◆ Brief ◆
Please set down the data word for word; images do not go in the copy.

= = = =

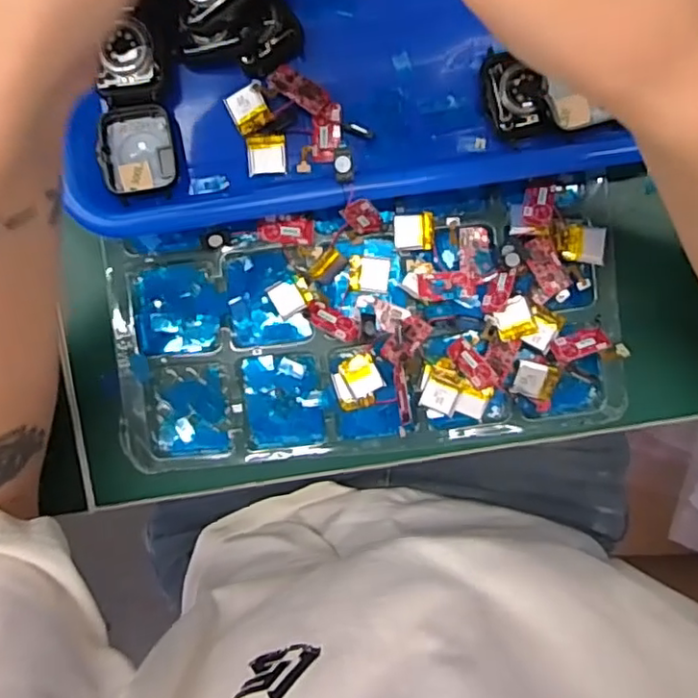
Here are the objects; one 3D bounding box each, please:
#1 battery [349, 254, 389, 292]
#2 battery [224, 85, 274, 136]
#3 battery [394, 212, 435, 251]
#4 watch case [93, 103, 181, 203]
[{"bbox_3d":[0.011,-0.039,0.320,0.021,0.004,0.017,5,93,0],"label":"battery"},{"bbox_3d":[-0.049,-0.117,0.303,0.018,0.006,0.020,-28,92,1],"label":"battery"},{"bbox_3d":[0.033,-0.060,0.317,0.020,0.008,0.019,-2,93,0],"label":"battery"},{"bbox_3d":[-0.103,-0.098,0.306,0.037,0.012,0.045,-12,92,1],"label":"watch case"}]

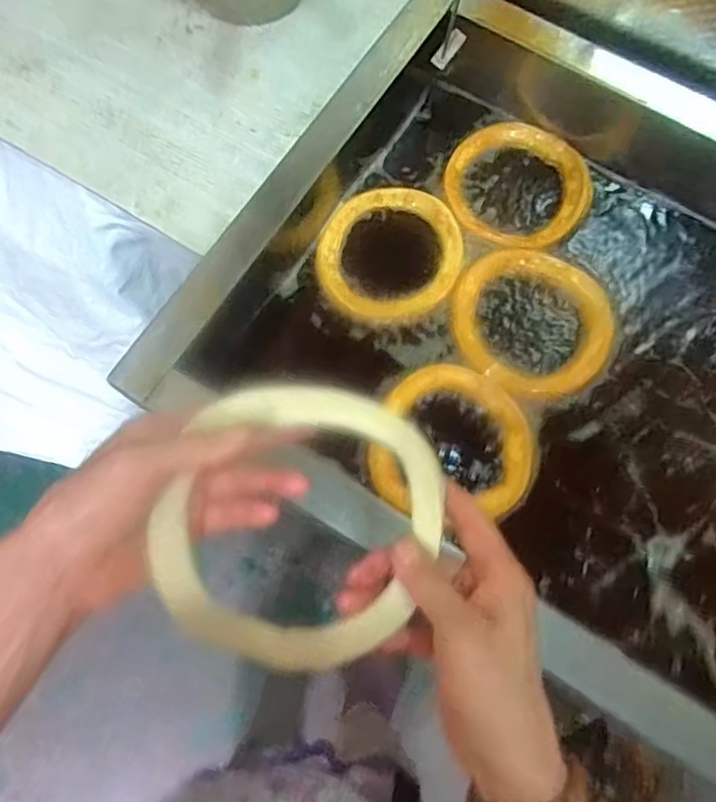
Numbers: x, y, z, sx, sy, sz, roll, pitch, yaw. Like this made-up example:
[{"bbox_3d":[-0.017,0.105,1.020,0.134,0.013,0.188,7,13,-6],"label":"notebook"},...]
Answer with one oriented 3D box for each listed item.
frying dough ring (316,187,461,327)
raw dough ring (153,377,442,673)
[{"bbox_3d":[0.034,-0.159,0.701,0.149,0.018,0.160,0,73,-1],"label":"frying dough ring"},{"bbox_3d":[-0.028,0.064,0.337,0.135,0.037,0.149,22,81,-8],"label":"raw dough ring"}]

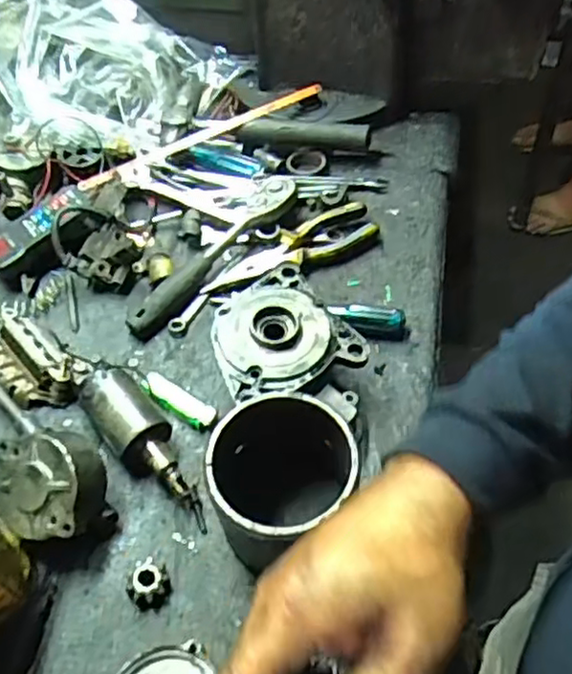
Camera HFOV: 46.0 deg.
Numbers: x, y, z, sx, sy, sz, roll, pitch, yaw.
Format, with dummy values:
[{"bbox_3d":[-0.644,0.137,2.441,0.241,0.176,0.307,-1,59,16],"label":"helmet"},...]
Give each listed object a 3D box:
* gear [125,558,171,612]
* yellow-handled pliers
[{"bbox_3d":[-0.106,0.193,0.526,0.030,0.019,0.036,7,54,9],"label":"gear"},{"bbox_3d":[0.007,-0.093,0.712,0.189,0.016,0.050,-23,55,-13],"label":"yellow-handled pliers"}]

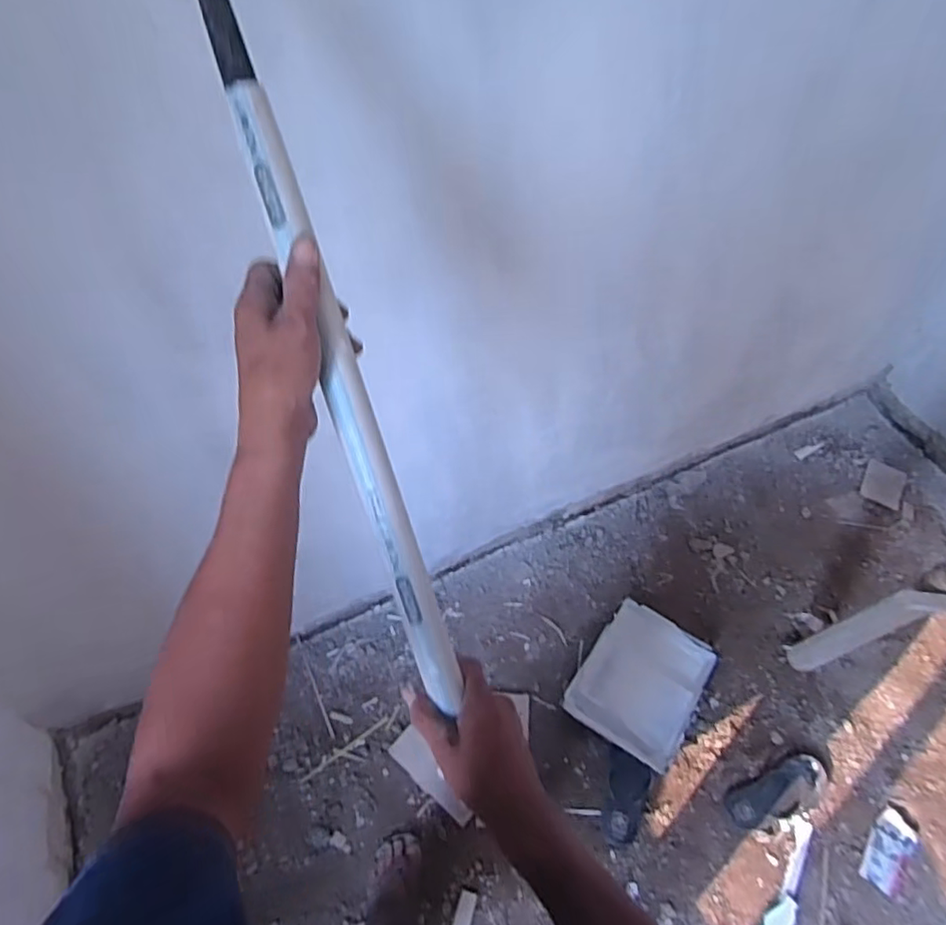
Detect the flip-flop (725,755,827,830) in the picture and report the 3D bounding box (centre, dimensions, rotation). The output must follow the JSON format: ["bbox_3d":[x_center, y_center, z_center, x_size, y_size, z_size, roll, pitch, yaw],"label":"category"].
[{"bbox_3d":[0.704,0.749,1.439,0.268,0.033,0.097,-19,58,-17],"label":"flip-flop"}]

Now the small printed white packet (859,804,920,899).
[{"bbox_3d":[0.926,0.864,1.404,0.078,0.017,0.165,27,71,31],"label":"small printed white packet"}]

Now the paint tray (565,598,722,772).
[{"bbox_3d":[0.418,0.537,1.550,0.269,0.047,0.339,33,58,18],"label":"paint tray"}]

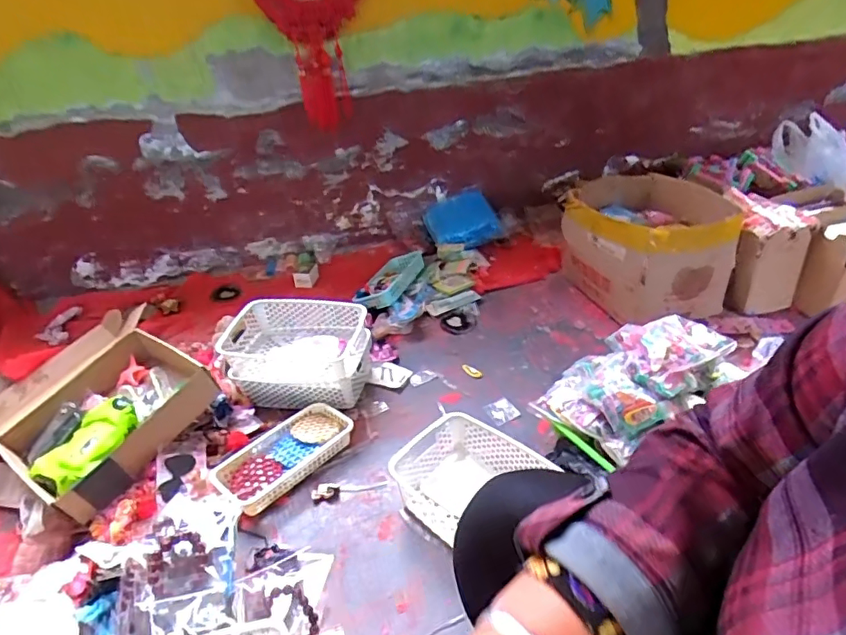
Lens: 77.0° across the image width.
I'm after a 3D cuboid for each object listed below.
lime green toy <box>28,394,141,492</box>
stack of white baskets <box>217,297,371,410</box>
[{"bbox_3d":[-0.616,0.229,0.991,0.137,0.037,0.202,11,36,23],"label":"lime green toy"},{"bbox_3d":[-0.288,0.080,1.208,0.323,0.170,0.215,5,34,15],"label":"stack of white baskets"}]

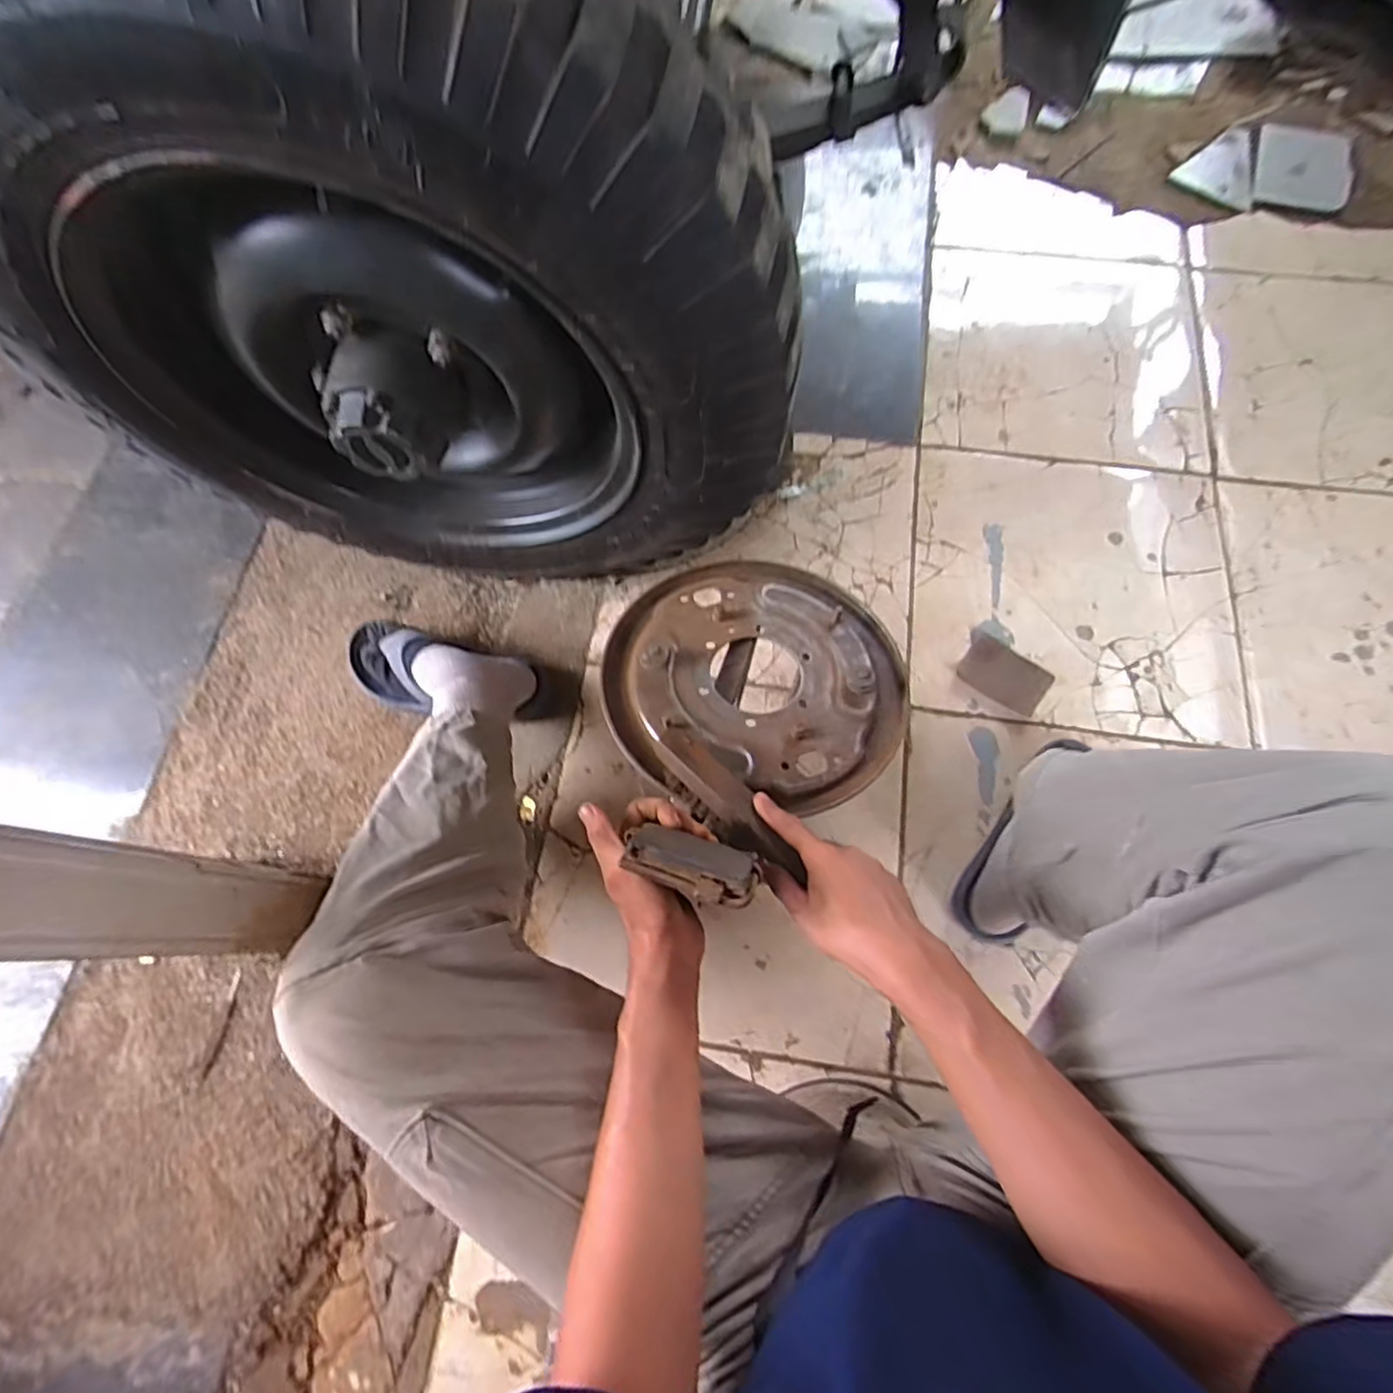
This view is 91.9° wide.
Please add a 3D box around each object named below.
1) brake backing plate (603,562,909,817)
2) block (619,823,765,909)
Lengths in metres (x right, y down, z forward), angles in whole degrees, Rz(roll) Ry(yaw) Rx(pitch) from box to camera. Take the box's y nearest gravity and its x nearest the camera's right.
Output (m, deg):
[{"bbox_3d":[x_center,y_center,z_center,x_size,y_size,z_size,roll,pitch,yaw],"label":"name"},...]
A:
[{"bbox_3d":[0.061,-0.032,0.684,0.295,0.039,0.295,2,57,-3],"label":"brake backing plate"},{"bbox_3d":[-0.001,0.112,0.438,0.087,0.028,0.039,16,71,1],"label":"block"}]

= = = =

◆ Answer below ◆
Here are the objects; one 3D bounding box each, please:
#1 battery [349, 254, 389, 292]
#2 battery [224, 85, 274, 136]
#3 battery [394, 212, 435, 251]
#4 watch case [93, 103, 181, 203]
[{"bbox_3d":[0.011,-0.039,0.320,0.021,0.004,0.017,5,93,0],"label":"battery"},{"bbox_3d":[-0.049,-0.117,0.303,0.018,0.006,0.020,-28,92,1],"label":"battery"},{"bbox_3d":[0.033,-0.060,0.317,0.020,0.008,0.019,-2,93,0],"label":"battery"},{"bbox_3d":[-0.103,-0.098,0.306,0.037,0.012,0.045,-12,92,1],"label":"watch case"}]

Numbers: x, y, z, sx, sy, sz, roll, pitch, yaw. Like this made-up example:
[{"bbox_3d":[-0.017,0.105,1.020,0.134,0.013,0.188,7,13,-6],"label":"notebook"},...]
Answer with one oriented 3D box for each listed item.
frying dough ring (316,187,461,327)
raw dough ring (153,377,442,673)
[{"bbox_3d":[0.034,-0.159,0.701,0.149,0.018,0.160,0,73,-1],"label":"frying dough ring"},{"bbox_3d":[-0.028,0.064,0.337,0.135,0.037,0.149,22,81,-8],"label":"raw dough ring"}]

Camera HFOV: 46.0 deg.
Numbers: x, y, z, sx, sy, sz, roll, pitch, yaw.
Format, with dummy values:
[{"bbox_3d":[-0.644,0.137,2.441,0.241,0.176,0.307,-1,59,16],"label":"helmet"},...]
Give each listed object a 3D box:
* gear [125,558,171,612]
* yellow-handled pliers
[{"bbox_3d":[-0.106,0.193,0.526,0.030,0.019,0.036,7,54,9],"label":"gear"},{"bbox_3d":[0.007,-0.093,0.712,0.189,0.016,0.050,-23,55,-13],"label":"yellow-handled pliers"}]

Detect the flip-flop (725,755,827,830) in the picture and report the 3D bounding box (centre, dimensions, rotation). The output must follow the JSON format: ["bbox_3d":[x_center, y_center, z_center, x_size, y_size, z_size, roll, pitch, yaw],"label":"category"].
[{"bbox_3d":[0.704,0.749,1.439,0.268,0.033,0.097,-19,58,-17],"label":"flip-flop"}]

Now the small printed white packet (859,804,920,899).
[{"bbox_3d":[0.926,0.864,1.404,0.078,0.017,0.165,27,71,31],"label":"small printed white packet"}]

Now the paint tray (565,598,722,772).
[{"bbox_3d":[0.418,0.537,1.550,0.269,0.047,0.339,33,58,18],"label":"paint tray"}]

Lens: 77.0° across the image width.
I'm after a 3D cuboid for each object listed below.
lime green toy <box>28,394,141,492</box>
stack of white baskets <box>217,297,371,410</box>
[{"bbox_3d":[-0.616,0.229,0.991,0.137,0.037,0.202,11,36,23],"label":"lime green toy"},{"bbox_3d":[-0.288,0.080,1.208,0.323,0.170,0.215,5,34,15],"label":"stack of white baskets"}]

This view is 91.9° wide.
Please add a 3D box around each object named below.
1) brake backing plate (603,562,909,817)
2) block (619,823,765,909)
Lengths in metres (x right, y down, z forward), angles in whole degrees, Rz(roll) Ry(yaw) Rx(pitch) from box to camera. Take the box's y nearest gravity and its x nearest the camera's right.
Output (m, deg):
[{"bbox_3d":[x_center,y_center,z_center,x_size,y_size,z_size,roll,pitch,yaw],"label":"name"},...]
A:
[{"bbox_3d":[0.061,-0.032,0.684,0.295,0.039,0.295,2,57,-3],"label":"brake backing plate"},{"bbox_3d":[-0.001,0.112,0.438,0.087,0.028,0.039,16,71,1],"label":"block"}]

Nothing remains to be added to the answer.